And regarding that conversation with my brother, he made some comment about how I was funny. It sounded to me like he was suggesting something was a bit "off" about me (as in: "This yogurt is passed the expiration date, does it smell funny?"), and I immediately jumped all over him, demanding to know why he thought I was a weirdo. He was understandably confused by my (over)reaction, and by the time he had explained that he really thought I was funny (like as in someone who makes good jokes) I think he was wishing he could change that "funny" label to "paranoid nutter."

For the most part we had a great conversation. About 50% of it was my brother telling me stories about his life and laughing so hard before he could reach the punchline, that we both ended up laughing without really knowing what we were laughing at. I love that sort of thing. But such a true "connection" has been hard to achieve via the Skype video distraction/speaker-phone inconvenience/curry-stenched booth systems with which I have been working over here. It was a rarity, and it was really refreshing.


It just seems often after speaking to members of my family from here in Europe, I feel sort of unsatisfied. At home, I normally speak to my mother at least once a day, so this system of shouting at her through my laptop twice a week is a bit of a departure from my preference.
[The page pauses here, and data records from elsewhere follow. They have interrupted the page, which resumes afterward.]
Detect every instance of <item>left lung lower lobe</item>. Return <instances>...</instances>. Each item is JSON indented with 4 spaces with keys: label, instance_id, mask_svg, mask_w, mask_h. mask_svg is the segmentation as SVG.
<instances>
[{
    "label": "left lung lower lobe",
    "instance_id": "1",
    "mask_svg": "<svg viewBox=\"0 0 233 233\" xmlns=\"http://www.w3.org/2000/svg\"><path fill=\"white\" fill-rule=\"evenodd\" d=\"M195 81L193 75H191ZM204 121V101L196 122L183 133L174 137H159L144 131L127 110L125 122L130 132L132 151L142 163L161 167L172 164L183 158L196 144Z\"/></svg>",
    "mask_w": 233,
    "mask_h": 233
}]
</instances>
I really want to pick up the phone and tell my mom about my day. About how I bought a piece of fish at the open air market yesterday and the fish purveyor actually smiled at me and complimented my French (huge victory, by the way). I want her to tell me about her recent poker night (yes, seriously) and actually be able to hear the details. Because when I do try to have a "normal" conversation such as that , we seem to spend a good amount of time responding to one another with disjointed, "What was that? I missed that last part? You want pepperoni? What?"


Something really is lost on translation. Even, ironically, when you are speaking the same language. There is simply no substitute for having clean, clear communication with others. And when you don't have it, you seriously miss it.

So while I love Paris (and I also apparently love to complain about technological challenges), I think what I am really saying is that I am having a bout of homesickness. It is not Skype's fault, after all. I just want to have an uninterrupted conversation at a normal volume with my mom. Is that too much to ask?

2 comments:

Unknown said...

I don't find you "particular" :)!

Maggie White said...

Oh! How nice. Maybe I only think that about myself. Just to be safe, don't ask Mr. White--he may very well find me to be so!